## EXERCISE BRIEF
Write out the lines of all the records below as a numbered list, leaving out blank lines and the pictures.

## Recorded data

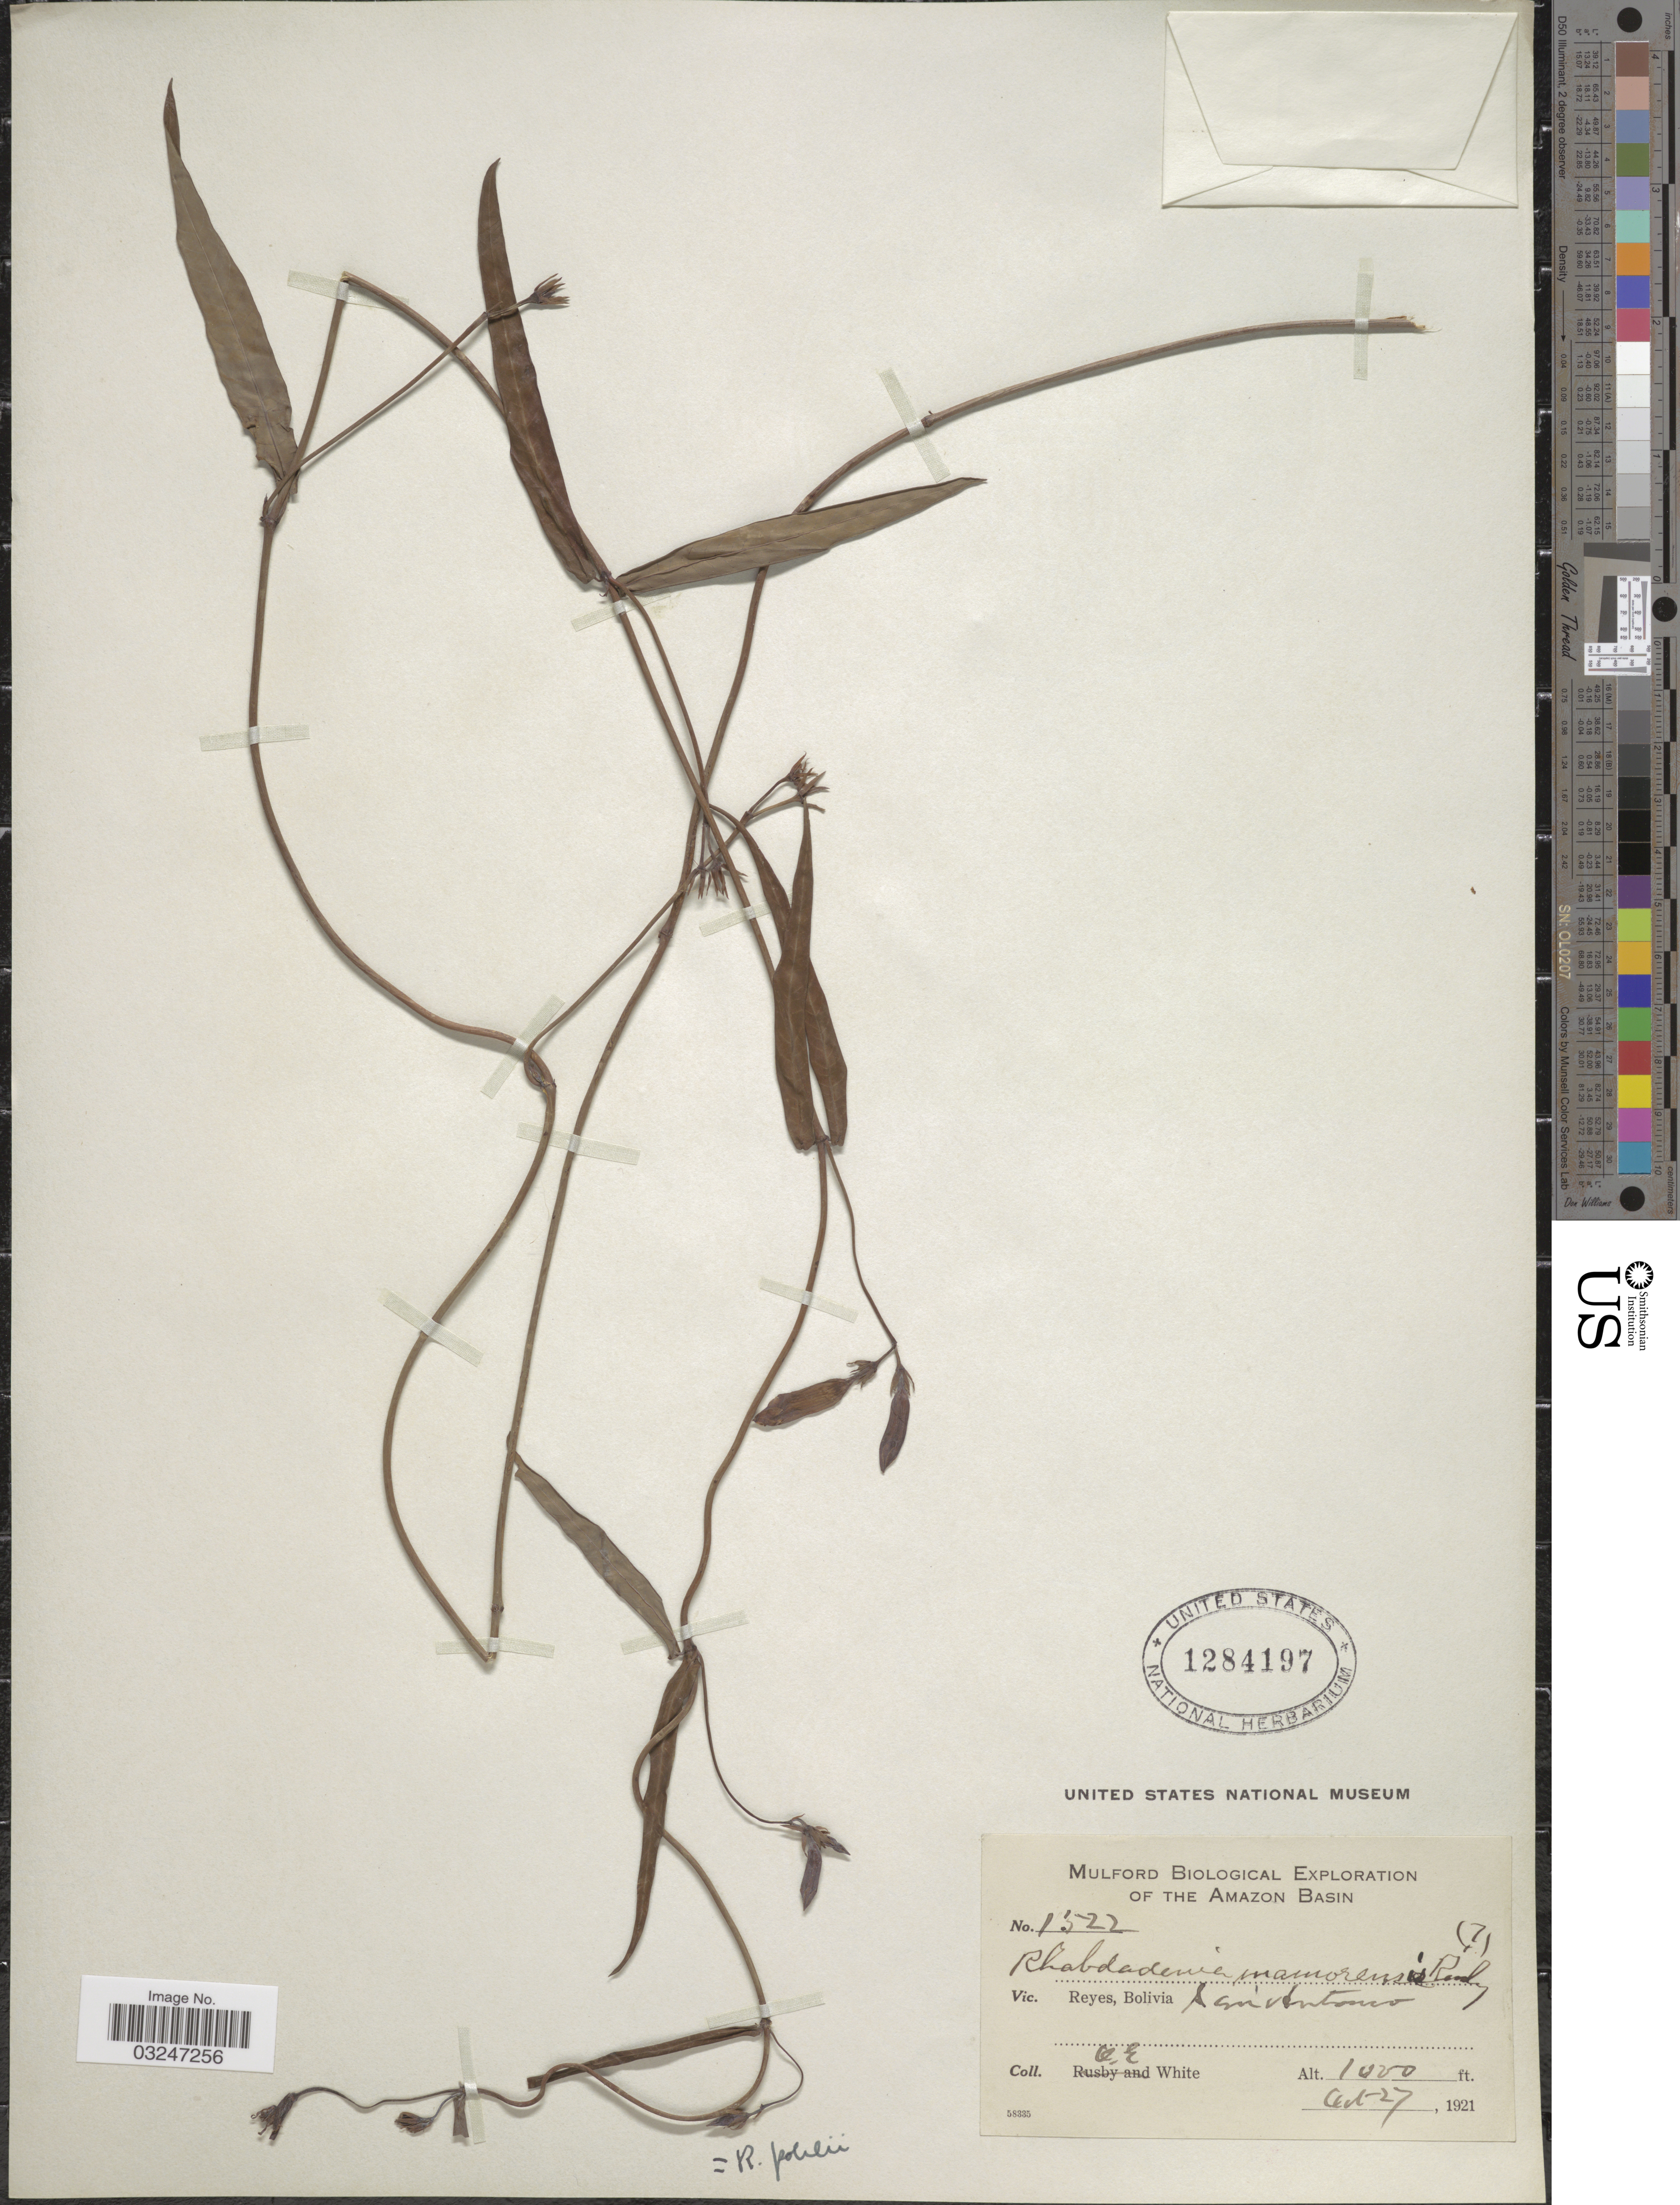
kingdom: Plantae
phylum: Tracheophyta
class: Magnoliopsida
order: Gentianales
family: Apocynaceae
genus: Rhabdadenia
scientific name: Rhabdadenia pohlii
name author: Müll. Arg.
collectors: O. E. White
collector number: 1522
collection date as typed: Oct. 27, 1921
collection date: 1921-10-27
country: Bolivia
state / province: Beni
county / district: José Ballivián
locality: San Antonio. Reyes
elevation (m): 305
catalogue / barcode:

## SOLUTION TO THE PROBLEM
1. kingdom: Plantae
2. phylum: Tracheophyta
3. class: Magnoliopsida
4. order: Gentianales
5. family: Apocynaceae
6. genus: Rhabdadenia
7. scientific name: Rhabdadenia pohlii
8. name author: Müll. Arg.
9. collectors: O. E. White
10. collector number: 1522
11. collection date as typed: Oct. 27, 1921
12. collection date: 1921-10-27
13. country: Bolivia
14. state / province: Beni
15. county / district: José Ballivián
16. locality: San Antonio. Reyes
17. elevation (m): 305
18. catalogue / barcode:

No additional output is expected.